In 1988 we issued our first State of the Nation’s Housing report, which included some of the research I was doing with Bill Apgar and Jim Brown. That led to other sponsored research at the Joint Center that Bill and Jim wanted to keep me involved in if I were interested. Having found no alternative employment yet, I agreed. Still only part-time, and I billed Harvard for the hours worked.
One project led to another.
Reisa started working at St. Patrick Hospital in Missoula (60 miles away) and was able to negotiate working 4-days a week in the office. It became possible to live quite comfortably with both of us working part-time and with a relatively simple lifestyle.
Soon the internet made it even easier for me to work remotely.
So we moved across the country to do different work but wound up doing the same things, but only part-time. That took all the pressure off of needing to do something different because I still had time to do something different.

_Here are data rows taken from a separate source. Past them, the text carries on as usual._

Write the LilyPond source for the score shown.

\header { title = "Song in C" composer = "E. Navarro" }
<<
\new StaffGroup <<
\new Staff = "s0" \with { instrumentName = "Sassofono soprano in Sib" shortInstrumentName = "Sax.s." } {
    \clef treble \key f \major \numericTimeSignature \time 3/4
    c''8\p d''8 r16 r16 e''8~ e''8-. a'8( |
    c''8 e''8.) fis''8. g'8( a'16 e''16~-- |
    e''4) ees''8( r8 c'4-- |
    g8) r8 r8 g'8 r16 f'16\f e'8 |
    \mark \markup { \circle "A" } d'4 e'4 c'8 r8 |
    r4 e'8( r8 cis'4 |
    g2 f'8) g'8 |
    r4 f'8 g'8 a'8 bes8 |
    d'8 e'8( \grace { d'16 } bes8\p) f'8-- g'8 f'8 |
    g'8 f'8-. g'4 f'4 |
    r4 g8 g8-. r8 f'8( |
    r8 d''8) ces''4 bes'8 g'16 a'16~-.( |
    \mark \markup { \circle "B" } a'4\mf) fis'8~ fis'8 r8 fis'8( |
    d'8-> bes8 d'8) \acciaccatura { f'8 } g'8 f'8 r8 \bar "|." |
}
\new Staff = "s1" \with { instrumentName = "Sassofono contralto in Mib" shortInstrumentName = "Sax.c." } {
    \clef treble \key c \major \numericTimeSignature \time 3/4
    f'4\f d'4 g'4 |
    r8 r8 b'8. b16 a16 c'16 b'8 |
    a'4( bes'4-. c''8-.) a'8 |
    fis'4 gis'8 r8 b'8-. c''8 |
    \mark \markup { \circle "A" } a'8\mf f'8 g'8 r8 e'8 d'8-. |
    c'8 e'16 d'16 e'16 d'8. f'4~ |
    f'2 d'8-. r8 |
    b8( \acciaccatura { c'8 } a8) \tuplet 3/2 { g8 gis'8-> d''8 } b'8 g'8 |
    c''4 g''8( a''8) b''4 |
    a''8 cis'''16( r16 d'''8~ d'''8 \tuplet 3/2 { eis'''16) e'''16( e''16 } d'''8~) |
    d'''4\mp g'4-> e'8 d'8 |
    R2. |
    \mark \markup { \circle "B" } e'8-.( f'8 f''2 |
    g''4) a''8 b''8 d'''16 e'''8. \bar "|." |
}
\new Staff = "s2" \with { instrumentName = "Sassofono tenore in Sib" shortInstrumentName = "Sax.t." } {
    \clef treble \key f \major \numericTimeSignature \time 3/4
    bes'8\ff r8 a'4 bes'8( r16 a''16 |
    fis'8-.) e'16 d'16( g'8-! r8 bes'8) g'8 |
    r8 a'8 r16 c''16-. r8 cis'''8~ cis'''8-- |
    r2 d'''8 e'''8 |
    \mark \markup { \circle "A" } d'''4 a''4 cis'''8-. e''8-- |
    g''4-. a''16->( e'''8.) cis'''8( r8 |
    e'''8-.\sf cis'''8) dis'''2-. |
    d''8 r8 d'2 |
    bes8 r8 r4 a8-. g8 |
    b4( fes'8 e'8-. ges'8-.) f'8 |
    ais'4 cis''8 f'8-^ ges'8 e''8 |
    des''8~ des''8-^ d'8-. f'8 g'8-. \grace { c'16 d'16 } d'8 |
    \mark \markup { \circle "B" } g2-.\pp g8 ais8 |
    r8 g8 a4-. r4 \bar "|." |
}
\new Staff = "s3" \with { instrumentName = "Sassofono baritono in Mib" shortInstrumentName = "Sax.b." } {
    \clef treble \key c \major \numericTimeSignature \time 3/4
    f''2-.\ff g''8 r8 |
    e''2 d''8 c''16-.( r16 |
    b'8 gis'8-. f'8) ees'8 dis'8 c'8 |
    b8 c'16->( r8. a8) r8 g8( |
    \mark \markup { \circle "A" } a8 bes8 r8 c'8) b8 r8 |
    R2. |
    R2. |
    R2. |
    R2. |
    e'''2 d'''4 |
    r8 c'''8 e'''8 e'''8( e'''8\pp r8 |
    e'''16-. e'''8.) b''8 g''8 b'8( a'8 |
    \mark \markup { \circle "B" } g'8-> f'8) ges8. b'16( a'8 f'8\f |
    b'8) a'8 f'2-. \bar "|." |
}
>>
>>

Reisa and I became active in the community and in the schools, and did a lot more with friends.
Q2: Can you talk about what you have learned by working remotely, and what you see as the advantages and disadvantages to both universities and academics for following this type of career?
If it were not for the high stability of the Joint Center workforce, it would have been much harder to do what I did. I had my niche. If there is a lot of turnover at the Joint Center, then it would have been a different story.
I still attended conferences, presented papers, wrote book chapters, and did guest lectures, so the out-of-office professional activities didn’t change all that much.
Once people began to communicate through email, even when I would go to Harvard and sit in an office, we did much less face-to-face meetings. Sometimes a whole day would pass with only getting together for lunch.
Once that culture took hold it was completely normal for my office to be so far down the hall that it was across the country. We also began to collaborate with others in other institutions with greater ease.
Of course, I had to give up teaching so that became the biggest change for me.
Anything that you’d like to ask my Dad about his experience as a long-distance academic?
Do you have any academic telecommuting stories of your own that you care to share?